What they give is based on the donations they receive that particular week.
But how does this all happen and where do the donations come from?
Much of it is from local businesses stepping in and taking the lead.
The Power of Companies
Companies have a lot of power to create change within their communities. Take SD Myers for example. They heard of this local need and didn’t turn a blind eye.
During one of their “Lunch n Learns’” on September 24th and 25th this past year, Ray came in to speak to employees.
“Kids come to school 5 days a week and get breakfast and lunch but over the weekend they don’t,” she shared, along with startling statistics.
Since sharing this, things haven’t been the same for DTS.
“SD Myers as a company has really adopted the program as their service project for the year. They match every donation with cash,” Ray said.
Before SD Myers got involved DTS could only support 16 kids –the “worst case scenario” or most in need.
“That’s where we came in,” Mary Noel, Office Manager of SD Myers, said.
“The counselors gave a list of kids who were in dire straits and sent out letters to the families. We heard there were 50 on that list that were in need but they didn’t have enough financing to do all 50,” Noel said.
So SD Myers asked ‘what’s it going to take for us to help all 50 kids?’ And Kim broke it down into a manageable plan.
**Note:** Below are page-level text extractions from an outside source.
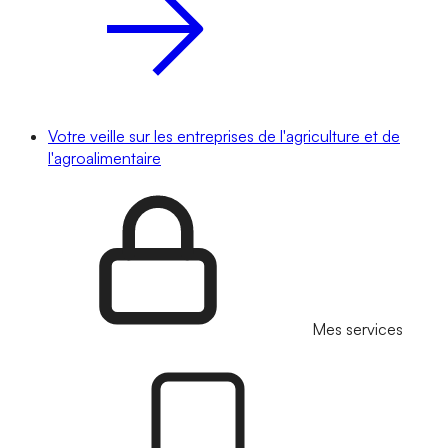
Votre veille sur les entreprises de l'agriculture et de
l'agroalimentaire
Mes services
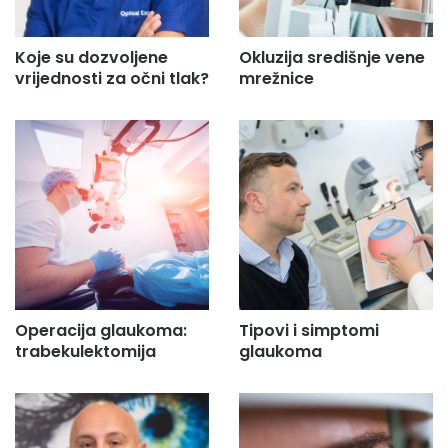
Koje su dozvoljene
Okluzija središnje vene
vrijednosti za očni tlak?
mrežnice
Operacija glaukoma:
Tipovi i simptomi
trabekulektomija
glaukoma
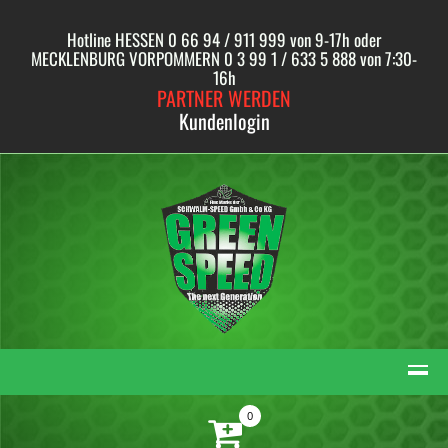
Skip
to
Hotline HESSEN 0 66 94 / 911 999 von 9-17h oder
content
MECKLENBURG VORPOMMERN 0 3 99 1 / 633 5 888 von 7:30-
16h
PARTNER WERDEN
Kundenlogin
0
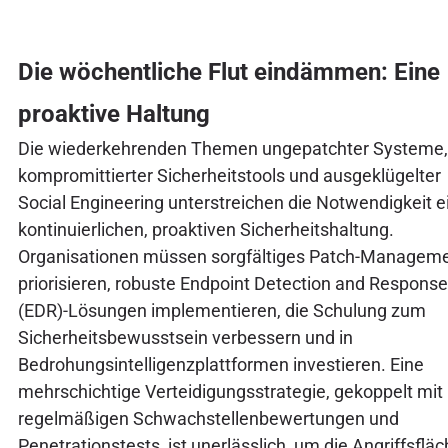
Die wöchentliche Flut eindämmen: Eine
proaktive Haltung
Die wiederkehrenden Themen ungepatchter Systeme,
kompromittierter Sicherheitstools und ausgeklügelter
Social Engineering unterstreichen die Notwendigkeit e
kontinuierlichen, proaktiven Sicherheitshaltung.
Organisationen müssen sorgfältiges Patch-Managem
priorisieren, robuste Endpoint Detection and Response
(EDR)-Lösungen implementieren, die Schulung zum
Sicherheitsbewusstsein verbessern und in
Bedrohungsintelligenzplattformen investieren. Eine
mehrschichtige Verteidigungsstrategie, gekoppelt mit
regelmäßigen Schwachstellenbewertungen und
Penetrationstests, ist unerlässlich, um die Angriffsflä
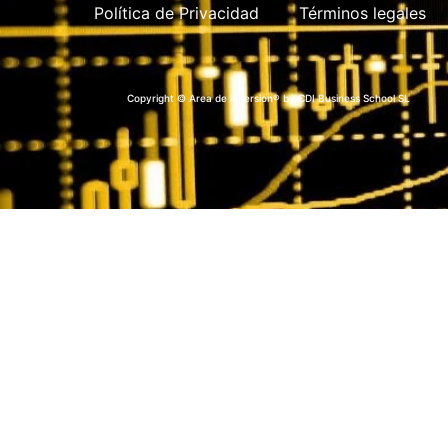
Política de Privacidad
Términos legales
Copyright © Area de inversion® by CDI Business School SL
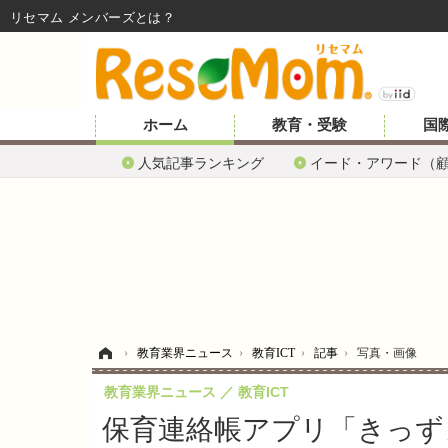
リセマム メンバーズ
ホーム
教育・受験
国
人気記事ランキング
イード・アワード（
ホーム
›
教育業界ニュース
›
教育ICT
›
記事
›
写真・画像
教育業界ニュース
教育ICT
保育連絡帳アプリ「きっず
The company committed to support the program for one year and feed all 50 kids.
They do food matching – for every dollar or food item donated, SD Myers matches it monetarily. Donations can also be taken straight out of employee’s paychecks.
Getting Creative with Giving
“SD Myers has been doing a lot of fun things, like corn hole tournaments. They’ve had a lot of neat ideas to support the program and raise the cash to help us out. It’s been awesome,” Ray said.
“We’ve done several fundraisers that have been quite successful. What we raised was phenomenal,” Noel said.
“It’s been a blessing and the outpouring from employees has been extremely impressive,” she continued, “They step up and it’s been wonderful. I hope we can keep doing it this for a long time.”
What employees are Saying
Many SD Myers employees have gotten involved and been touched by this program.
“It breaks my heart to think kids go to school hungry or in need of a good pair of shoes. Children are innocent and have no control over their situation. I love the fact SD Myers is getting involved in the Tallmadge community. I was truly shocked at how many kids in Tallmadge are in need,” said Joyce Hall, Payroll/AP Specialist at SD Myers.
“I think this program is probably one of the best ones that SD Myers has adopted in the 18 years that I have been here – just knowing that almost 50 children have food over the weekends and are not going to bed hungry. Our employees never cease to amaze me in their giving to others,” Lucinda Ickes, Front Desk Coordinator, said.
Ward Jet, Carol Martin Salon and Spa, and Circle Mold have also been running food drives and giving monetary donations. The Tallmadge Chamber of commerce has been giving food donations.
“I love the fact that someone would donate a dollar, but I’d rather have a 6 pack of oatmeal because with that I can feed 6 kids. So it’s important to keep the inventory and that’s what the SD Myers employees have been doing,” Ray explained.
Good All Around
“It’s really great that the community has gotten behind the program, but the really important thing is that kids are helping kids – and they’re really passionate about it,” Ray said.
“Not only do the kids that receive the bags benefit- we’ve heard from the counselors that on Fridays they’re so excited – but my high school students are benefiting and recognize that there’s a need in their community and its important to fill that need,” Smith said, “That’s the part that I’m really happy with – that we’re grooming these young people to go out in their community and do service.”
Does this inspire you?
What if more companies did something like this? What would Tallmadge look like a year from now? Five years? Or even ten years from now?